Устал я жить, Катюша. Что-то совсем не то, что я ожидал тут у вас увидеть. Как говорят ваши поэты, действительность всегда ниже мечты! А как я мечтал, мечтал, холодея духом, о воплощении, о вашем мире!! Какие планы связывал с этой жизнью! Но меня опередили… А потом этот ужас… Ну да ладно. Одна ты у меня отрада. Только не грусти, как бывало. Не пой свои нежные песни. Сил нет больше жить. Боюсь, что-нибудь сделаю с собой или с тобою.
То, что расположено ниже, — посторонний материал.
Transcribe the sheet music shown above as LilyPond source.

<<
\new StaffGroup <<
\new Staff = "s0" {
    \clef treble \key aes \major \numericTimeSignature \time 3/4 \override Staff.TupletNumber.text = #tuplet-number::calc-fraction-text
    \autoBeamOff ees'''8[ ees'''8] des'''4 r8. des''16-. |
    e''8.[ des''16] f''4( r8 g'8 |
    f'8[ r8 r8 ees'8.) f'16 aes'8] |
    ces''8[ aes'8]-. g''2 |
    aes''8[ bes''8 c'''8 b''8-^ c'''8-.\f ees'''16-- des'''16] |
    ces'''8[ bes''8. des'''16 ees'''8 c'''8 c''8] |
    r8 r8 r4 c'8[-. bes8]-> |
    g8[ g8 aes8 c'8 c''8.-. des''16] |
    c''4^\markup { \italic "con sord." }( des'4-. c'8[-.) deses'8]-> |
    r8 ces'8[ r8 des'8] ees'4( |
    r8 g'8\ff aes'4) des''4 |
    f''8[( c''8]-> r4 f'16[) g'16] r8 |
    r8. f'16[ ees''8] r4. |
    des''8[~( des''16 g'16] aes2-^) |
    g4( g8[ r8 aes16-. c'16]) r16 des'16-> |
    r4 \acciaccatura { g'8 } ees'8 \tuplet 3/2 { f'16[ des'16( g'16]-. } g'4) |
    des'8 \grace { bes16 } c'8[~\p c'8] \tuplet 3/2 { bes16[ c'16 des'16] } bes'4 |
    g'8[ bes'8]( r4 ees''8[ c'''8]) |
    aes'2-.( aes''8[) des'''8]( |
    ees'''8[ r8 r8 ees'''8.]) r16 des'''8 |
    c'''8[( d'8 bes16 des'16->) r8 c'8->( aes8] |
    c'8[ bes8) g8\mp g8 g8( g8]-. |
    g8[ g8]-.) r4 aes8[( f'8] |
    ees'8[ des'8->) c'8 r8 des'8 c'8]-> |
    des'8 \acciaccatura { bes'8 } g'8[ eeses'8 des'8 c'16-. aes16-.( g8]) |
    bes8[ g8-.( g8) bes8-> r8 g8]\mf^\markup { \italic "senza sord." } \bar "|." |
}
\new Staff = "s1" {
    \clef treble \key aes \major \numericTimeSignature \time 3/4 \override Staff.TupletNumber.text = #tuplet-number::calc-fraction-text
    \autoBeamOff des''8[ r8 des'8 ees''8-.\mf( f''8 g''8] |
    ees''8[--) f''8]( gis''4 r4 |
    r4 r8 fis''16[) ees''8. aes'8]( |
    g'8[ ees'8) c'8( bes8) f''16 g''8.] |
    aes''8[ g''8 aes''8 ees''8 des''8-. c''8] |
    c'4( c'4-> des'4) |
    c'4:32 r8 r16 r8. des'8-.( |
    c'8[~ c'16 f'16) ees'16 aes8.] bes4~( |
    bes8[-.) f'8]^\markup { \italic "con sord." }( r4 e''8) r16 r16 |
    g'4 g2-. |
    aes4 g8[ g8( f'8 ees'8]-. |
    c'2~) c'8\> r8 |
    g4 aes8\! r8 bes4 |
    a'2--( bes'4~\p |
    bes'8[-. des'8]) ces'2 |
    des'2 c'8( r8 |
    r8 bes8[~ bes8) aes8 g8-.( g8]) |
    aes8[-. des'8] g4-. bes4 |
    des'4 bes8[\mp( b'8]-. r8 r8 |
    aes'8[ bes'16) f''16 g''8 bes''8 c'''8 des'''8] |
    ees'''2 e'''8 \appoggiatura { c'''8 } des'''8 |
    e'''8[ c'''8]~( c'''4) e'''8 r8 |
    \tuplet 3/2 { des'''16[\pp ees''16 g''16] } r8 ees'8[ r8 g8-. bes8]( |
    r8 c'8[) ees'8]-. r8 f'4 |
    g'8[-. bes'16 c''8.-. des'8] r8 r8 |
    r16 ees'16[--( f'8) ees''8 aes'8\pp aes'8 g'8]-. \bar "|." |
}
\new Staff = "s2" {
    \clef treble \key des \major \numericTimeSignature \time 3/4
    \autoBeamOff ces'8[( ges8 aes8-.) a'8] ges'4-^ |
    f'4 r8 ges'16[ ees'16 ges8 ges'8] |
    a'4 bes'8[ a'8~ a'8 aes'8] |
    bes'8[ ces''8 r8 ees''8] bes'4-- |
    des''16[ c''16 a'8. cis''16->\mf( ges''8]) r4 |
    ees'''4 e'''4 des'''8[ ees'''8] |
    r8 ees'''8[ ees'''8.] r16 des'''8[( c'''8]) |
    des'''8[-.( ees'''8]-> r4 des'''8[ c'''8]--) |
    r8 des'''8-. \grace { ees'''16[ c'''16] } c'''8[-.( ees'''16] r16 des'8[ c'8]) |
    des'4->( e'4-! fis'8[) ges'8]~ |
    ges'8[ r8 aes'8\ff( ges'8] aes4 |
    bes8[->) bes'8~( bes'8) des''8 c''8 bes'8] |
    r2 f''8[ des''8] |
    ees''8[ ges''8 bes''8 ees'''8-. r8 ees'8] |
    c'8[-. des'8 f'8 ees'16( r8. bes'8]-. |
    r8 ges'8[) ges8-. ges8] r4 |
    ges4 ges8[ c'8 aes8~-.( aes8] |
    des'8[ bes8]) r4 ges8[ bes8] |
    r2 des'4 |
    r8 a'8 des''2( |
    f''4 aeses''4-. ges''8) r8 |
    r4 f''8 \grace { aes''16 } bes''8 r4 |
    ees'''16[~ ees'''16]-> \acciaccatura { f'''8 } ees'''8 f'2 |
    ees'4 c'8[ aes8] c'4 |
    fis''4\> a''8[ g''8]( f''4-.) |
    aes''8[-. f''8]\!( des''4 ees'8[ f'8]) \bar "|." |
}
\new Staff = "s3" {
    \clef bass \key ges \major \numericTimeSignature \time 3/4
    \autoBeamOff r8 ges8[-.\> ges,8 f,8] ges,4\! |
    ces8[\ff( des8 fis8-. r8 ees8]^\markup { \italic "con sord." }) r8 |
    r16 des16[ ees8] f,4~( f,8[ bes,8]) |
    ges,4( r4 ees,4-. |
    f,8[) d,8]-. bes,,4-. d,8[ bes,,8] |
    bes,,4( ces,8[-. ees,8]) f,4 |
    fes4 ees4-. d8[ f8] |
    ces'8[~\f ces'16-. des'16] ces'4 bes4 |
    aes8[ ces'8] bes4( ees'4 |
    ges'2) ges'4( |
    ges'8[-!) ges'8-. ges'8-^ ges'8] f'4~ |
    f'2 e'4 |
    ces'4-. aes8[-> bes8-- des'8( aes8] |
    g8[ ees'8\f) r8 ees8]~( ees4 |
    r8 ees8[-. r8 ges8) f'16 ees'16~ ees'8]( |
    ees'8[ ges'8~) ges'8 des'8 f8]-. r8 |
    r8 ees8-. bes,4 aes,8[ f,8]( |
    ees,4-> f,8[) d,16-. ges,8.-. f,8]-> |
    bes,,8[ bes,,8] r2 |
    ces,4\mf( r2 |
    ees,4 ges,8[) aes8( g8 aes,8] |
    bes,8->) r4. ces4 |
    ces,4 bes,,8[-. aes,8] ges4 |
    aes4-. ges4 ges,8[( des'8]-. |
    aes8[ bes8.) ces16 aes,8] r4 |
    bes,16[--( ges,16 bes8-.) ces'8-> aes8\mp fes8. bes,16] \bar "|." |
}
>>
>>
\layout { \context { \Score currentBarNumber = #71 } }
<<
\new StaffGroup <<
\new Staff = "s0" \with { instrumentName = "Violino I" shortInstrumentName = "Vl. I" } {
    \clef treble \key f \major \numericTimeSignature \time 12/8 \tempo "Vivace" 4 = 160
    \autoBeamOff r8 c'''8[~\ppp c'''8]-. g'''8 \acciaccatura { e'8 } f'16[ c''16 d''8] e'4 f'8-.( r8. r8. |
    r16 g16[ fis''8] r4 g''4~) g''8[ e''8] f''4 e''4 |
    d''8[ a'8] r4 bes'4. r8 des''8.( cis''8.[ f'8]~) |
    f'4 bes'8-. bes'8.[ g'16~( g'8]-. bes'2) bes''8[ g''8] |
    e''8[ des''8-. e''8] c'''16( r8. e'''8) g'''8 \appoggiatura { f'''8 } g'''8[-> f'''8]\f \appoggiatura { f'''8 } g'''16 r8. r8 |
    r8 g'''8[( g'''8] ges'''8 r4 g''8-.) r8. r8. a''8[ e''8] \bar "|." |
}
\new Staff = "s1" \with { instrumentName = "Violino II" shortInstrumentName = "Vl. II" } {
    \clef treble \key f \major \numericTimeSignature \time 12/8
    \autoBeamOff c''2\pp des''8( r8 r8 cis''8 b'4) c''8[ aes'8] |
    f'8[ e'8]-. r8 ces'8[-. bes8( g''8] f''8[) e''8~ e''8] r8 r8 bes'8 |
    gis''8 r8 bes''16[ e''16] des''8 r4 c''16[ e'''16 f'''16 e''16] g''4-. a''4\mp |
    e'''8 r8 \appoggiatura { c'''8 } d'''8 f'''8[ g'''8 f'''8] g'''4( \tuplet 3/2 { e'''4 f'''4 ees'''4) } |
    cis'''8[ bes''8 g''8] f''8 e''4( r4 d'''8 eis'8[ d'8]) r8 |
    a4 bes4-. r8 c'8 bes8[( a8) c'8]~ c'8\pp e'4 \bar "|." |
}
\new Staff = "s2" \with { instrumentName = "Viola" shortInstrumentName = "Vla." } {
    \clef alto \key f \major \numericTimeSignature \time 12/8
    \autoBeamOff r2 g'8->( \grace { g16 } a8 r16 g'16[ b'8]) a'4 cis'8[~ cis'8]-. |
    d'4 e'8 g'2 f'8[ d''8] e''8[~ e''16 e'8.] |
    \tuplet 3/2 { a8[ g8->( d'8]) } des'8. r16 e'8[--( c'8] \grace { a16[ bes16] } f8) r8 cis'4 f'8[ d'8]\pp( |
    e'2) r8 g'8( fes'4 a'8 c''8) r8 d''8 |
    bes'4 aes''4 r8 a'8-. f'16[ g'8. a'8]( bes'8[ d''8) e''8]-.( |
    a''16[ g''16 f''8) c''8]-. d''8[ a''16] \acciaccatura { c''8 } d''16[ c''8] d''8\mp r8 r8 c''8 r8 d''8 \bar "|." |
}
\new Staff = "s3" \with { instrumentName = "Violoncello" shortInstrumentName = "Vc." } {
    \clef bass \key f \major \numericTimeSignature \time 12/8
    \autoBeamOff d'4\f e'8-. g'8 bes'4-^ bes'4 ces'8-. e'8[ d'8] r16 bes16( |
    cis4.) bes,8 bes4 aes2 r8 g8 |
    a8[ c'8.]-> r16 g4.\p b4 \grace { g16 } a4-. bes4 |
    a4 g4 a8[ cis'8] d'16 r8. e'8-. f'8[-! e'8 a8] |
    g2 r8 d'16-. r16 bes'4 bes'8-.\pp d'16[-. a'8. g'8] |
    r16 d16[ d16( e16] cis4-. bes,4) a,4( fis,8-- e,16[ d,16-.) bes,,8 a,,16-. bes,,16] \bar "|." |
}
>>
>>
Катя, не думаю, что ты могла бы меня полюбить, какой я есть. И дело не только в виде. Ты говорила, что тебя мучают мои глаза, что сам я как ряженый, особенно когда пью кофий.

Это ты про душу мою говорила. Но не буду, не буду говорить, какой я есть. И никогда, никогда об этом не спрашивай. Всего сказать не могу, но любовь наша, если б свершилась, была бы так страшна, что не решаюсь, не решаюсь. Любимая моя, я скоро перейду на визг!! Была бы ты ведьма, что ли!! Отчего ты мне в душу человечка так запала?! Что у нас общего?!

Все, ухожу. Решил, как у вас говорят, дезертировать. Если до завтра не будет знаков, ты меня здесь не увидишь.

Катя, что бы с тобою ни случилось, как тяжко бы тебе ни было, никогда не взывай к нашему имени. Не вспоминай обо мне. Это мой тебе лучший совет. И не спрашивай обо мне у духов.

Всего сказать никак невозможно.

До встречи.

Катя, я уже стал мертвым, потому что все мертво по сравнению с тобой. Зачем, зачем я только родился?! Мне бы бегать по лесу, ловить бабочек, пить воду из ручейка, а я мертв. Ты за меня будешь ловить бабочек, пить воду из ручейка, потому что моя жизнь перешла к тебе.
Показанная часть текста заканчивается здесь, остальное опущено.